### EXERCISE
Copy the lines of the records word for word, from the line containing "family: Psychodidae" through the end of the records, and leave the pictures out of your answer.

### GIVEN INFORMATION
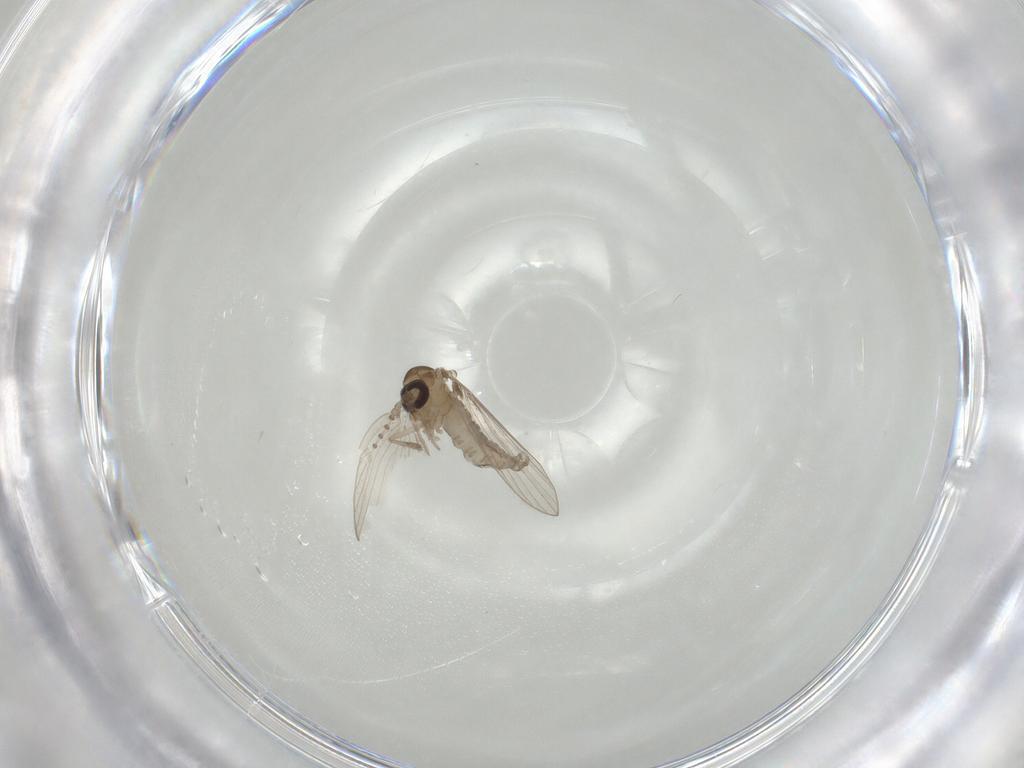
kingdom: Animalia
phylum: Arthropoda
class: Insecta
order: Diptera
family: Psychodidae
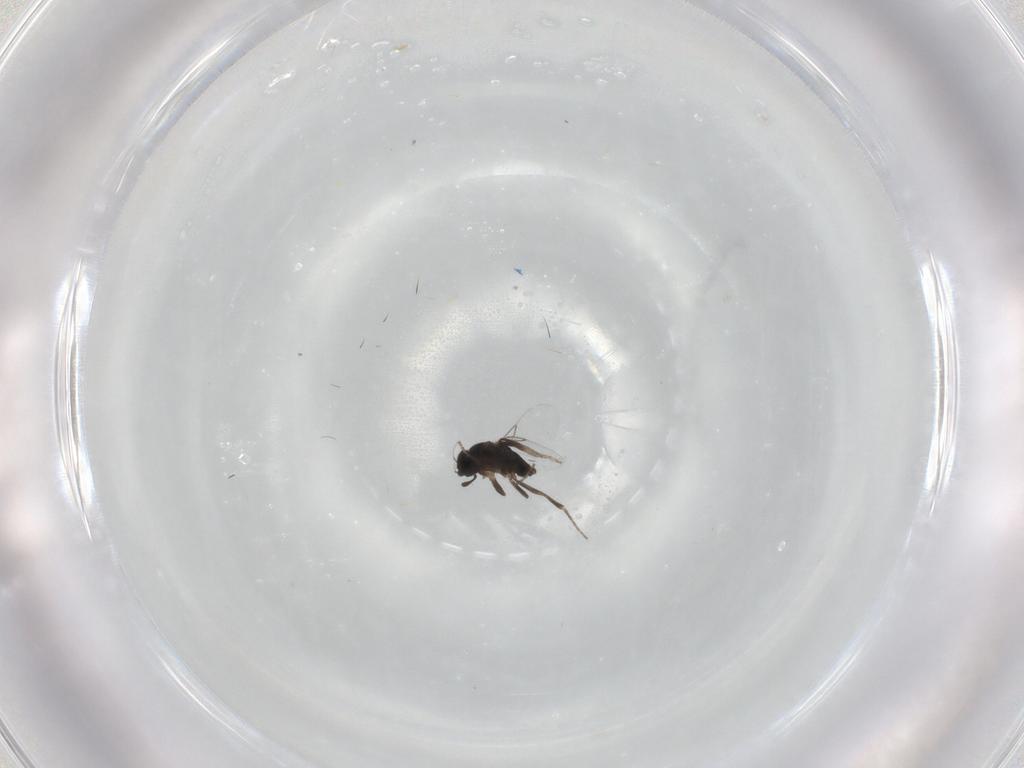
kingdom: Animalia
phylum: Arthropoda
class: Insecta
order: Diptera
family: Phoridae
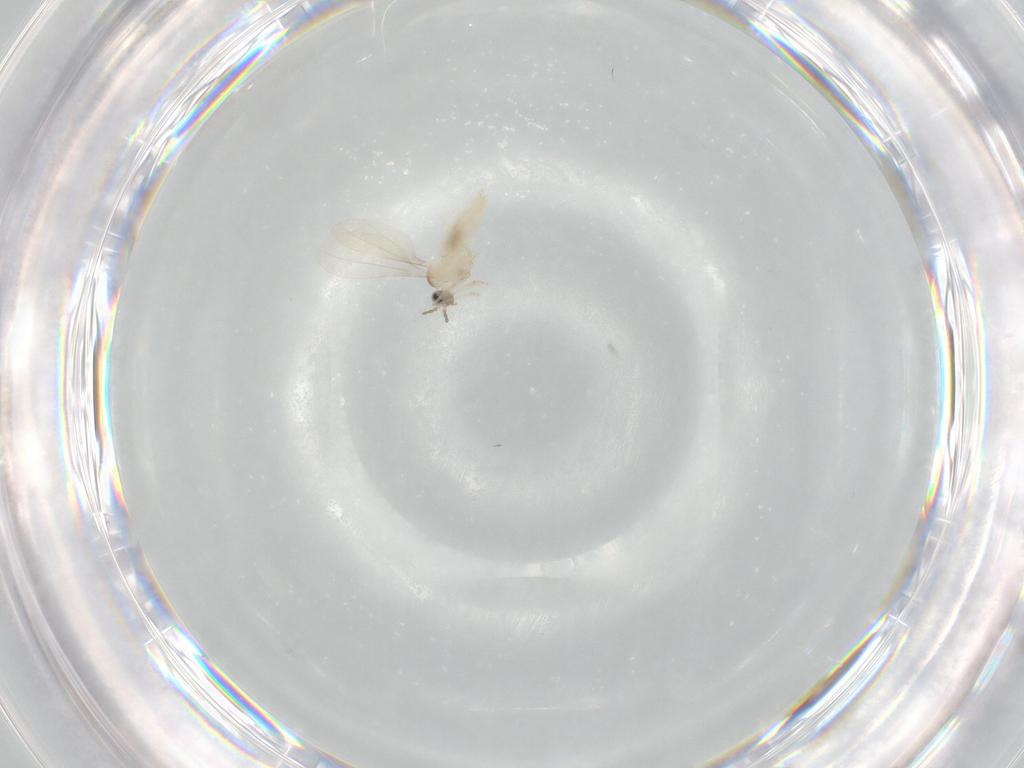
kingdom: Animalia
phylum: Arthropoda
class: Insecta
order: Diptera
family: Cecidomyiidae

### RESULT BELOW
family: Psychodidae
kingdom: Animalia
phylum: Arthropoda
class: Insecta
order: Diptera
family: Phoridae
kingdom: Animalia
phylum: Arthropoda
class: Insecta
order: Diptera
family: Cecidomyiidae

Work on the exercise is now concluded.